This is something that I have seen argued often and without a successful definition. When choosing a solution or an implementation there is an inherent draw towards something thats simpler.
Most people associate simplicity instinctively with several different things, two of the most common are size/quantity and understanding. The latter being rather ambiguous, difficult to define because level of understanding might be different for people with differing experiences.
When me and a colleague decided to sit down and distil what makes systems in general simpler, here is what we came up with, Excuse my poor drawing skills.
What we call “Tyshchenko-Thumes Complexity Triangle”. Hey, someone has to name this shit.
Failure modes per artifact: How many different ways communication with the interface of that artifact could fail? A function call can throw an exception. A TCP network call could fail, timeout, hang indefinitely, succeed right after a timeout, return unexpected garbage. A file read could block on IO-wait, etc.

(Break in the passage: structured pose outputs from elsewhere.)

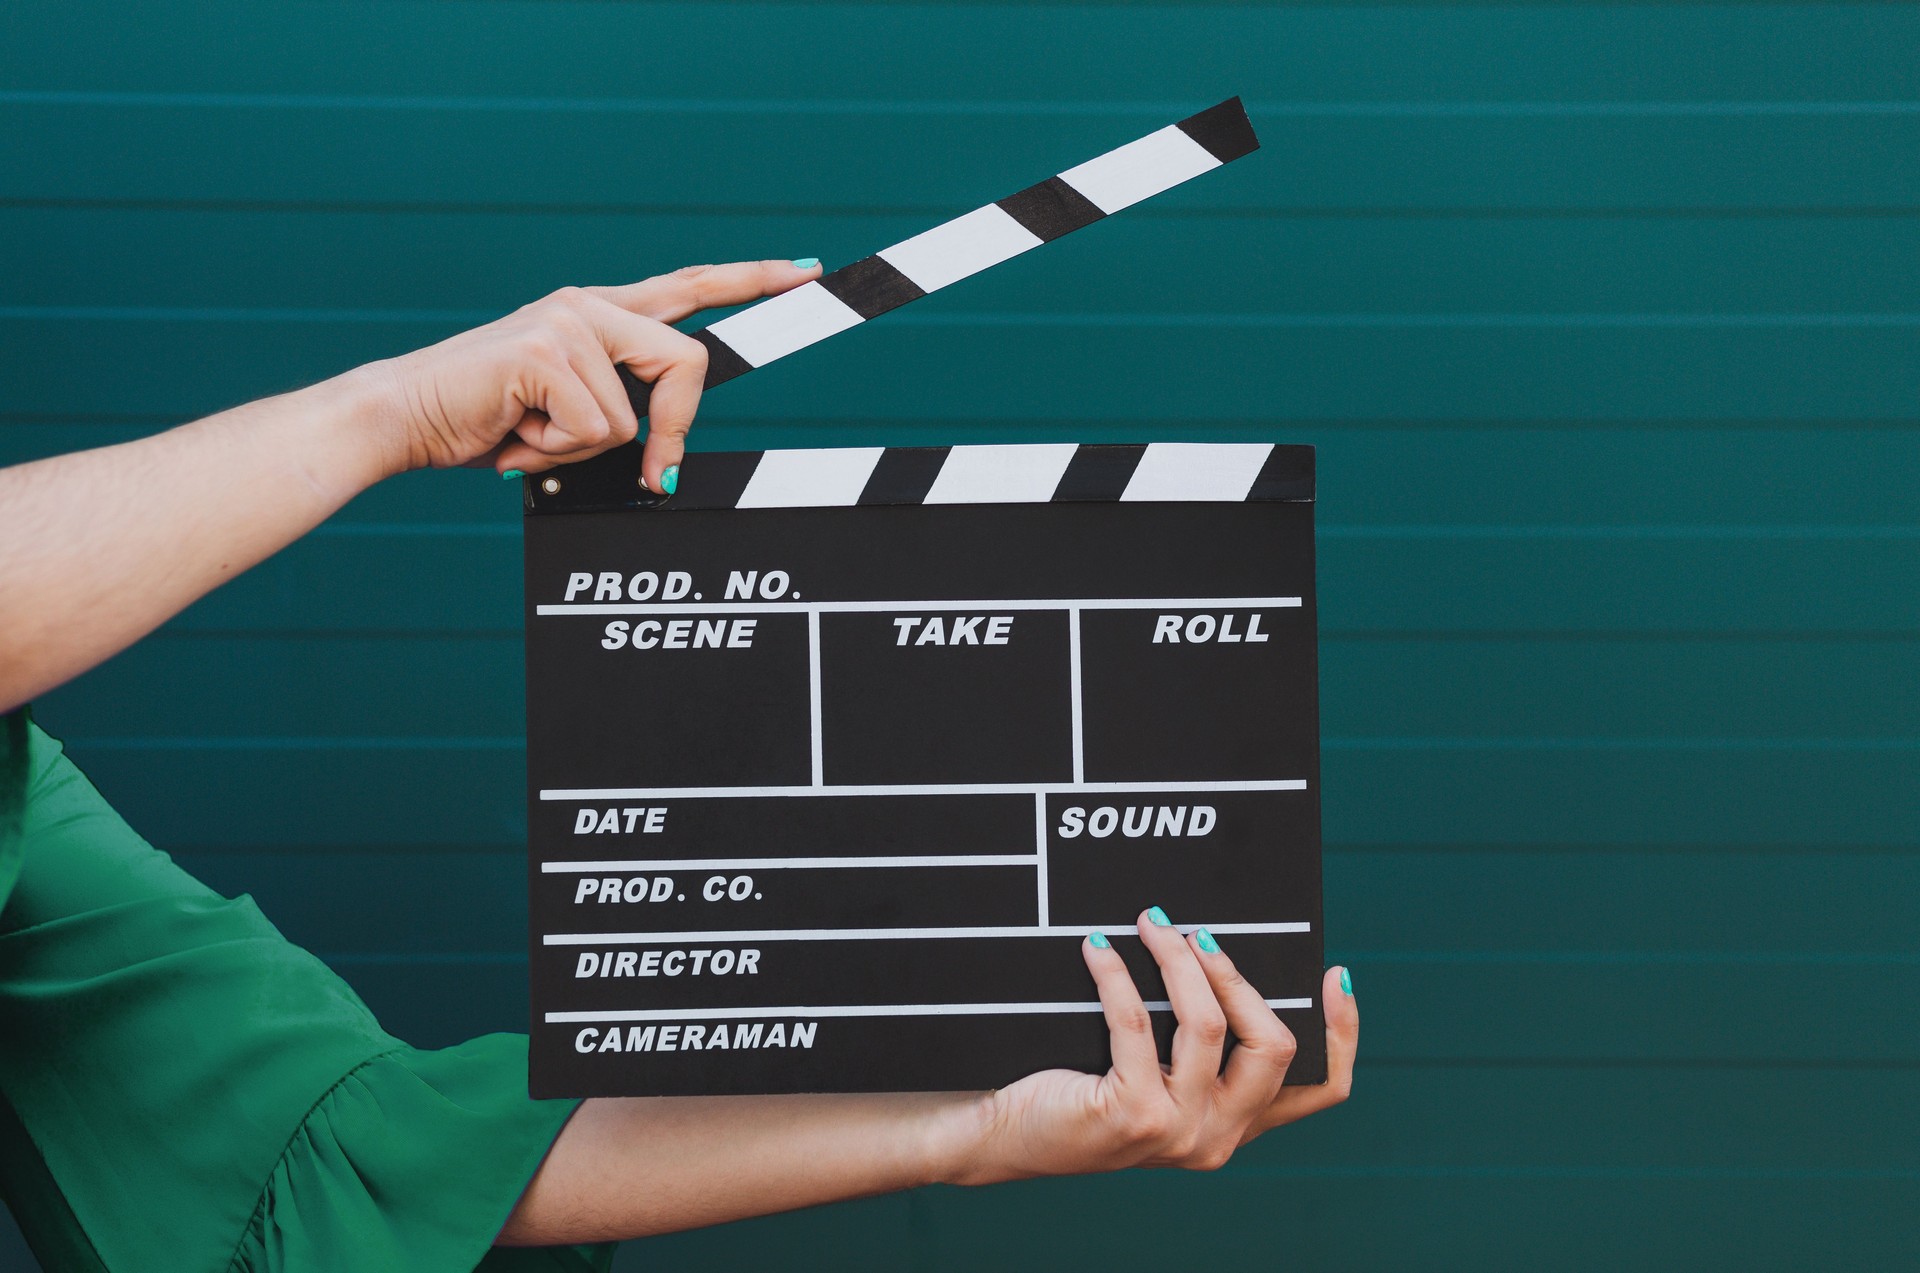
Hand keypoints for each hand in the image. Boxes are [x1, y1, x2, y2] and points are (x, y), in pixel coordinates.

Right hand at [362, 260, 819, 491]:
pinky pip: (600, 426)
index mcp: (599, 314)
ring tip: (533, 433)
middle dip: (673, 430)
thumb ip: (619, 418)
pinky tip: (516, 431)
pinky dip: (559, 450)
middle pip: (689, 363)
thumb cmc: (485, 423)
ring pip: (635, 414)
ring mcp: (569, 321)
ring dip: (586, 448)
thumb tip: (662, 462)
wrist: (404, 418)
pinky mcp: (547, 349)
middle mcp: (590, 305)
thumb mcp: (568, 421)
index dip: (752, 280)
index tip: (805, 271)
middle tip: (647, 471)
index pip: (691, 287)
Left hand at [941, 910, 1357, 1183]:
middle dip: (1238, 976)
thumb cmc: (1082, 1087)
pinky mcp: (1133, 1116)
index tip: (1335, 974)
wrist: (1008, 1134)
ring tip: (1150, 924)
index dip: (1342, 1033)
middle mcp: (1217, 1137)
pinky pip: (1138, 1023)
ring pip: (1209, 1025)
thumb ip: (1200, 1039)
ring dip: (1179, 961)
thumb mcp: (1159, 1070)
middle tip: (1198, 935)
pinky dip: (1117, 975)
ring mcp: (1178, 1132)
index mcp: (1237, 1125)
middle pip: (1275, 1046)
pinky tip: (1098, 949)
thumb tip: (1220, 950)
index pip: (1320, 1089)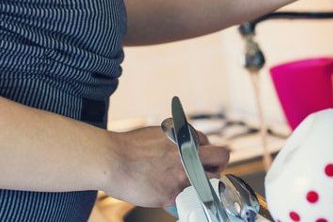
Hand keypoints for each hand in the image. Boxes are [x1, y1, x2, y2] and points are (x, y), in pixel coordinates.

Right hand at [105, 126, 228, 206]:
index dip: (207, 154)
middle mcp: (188, 154)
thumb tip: (184, 146)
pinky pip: (187, 200)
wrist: (112, 159)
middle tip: (208, 173)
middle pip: (220, 158)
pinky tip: (167, 194)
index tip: (202, 160)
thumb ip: (176, 140)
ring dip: (201, 185)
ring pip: (209, 183)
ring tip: (185, 186)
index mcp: (184, 137)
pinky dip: (180, 199)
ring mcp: (183, 175)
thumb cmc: (129, 146)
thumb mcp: (158, 133)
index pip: (211, 145)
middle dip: (217, 166)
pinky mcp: (173, 194)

Number of responsibilities per artifact: How many things does each artifact do? e.g. Have you accidentally baked a load balancer into your API Client?
Total number of artifacts: How many of instances there are in total. Perhaps you require several instances of your artifact to achieve HA. Or you choose another piece of software to provide a service instead of baking it into your code.
Looking at a bounded context holistically: A system that has many moving pieces, but all the pieces do only one thing and have limited number of failure modes each would in my opinion be simpler than a system made up of a few complicated “Master” services.
Conversely, a monolith that does only one thing, that unfortunately has to integrate with some awful API gateway that could fail in many unpredictable ways would be considered simple. All its failure modes should be easily testable and accounted for in a big list.
Sorry for the formatting here, Jekyll is being stupid.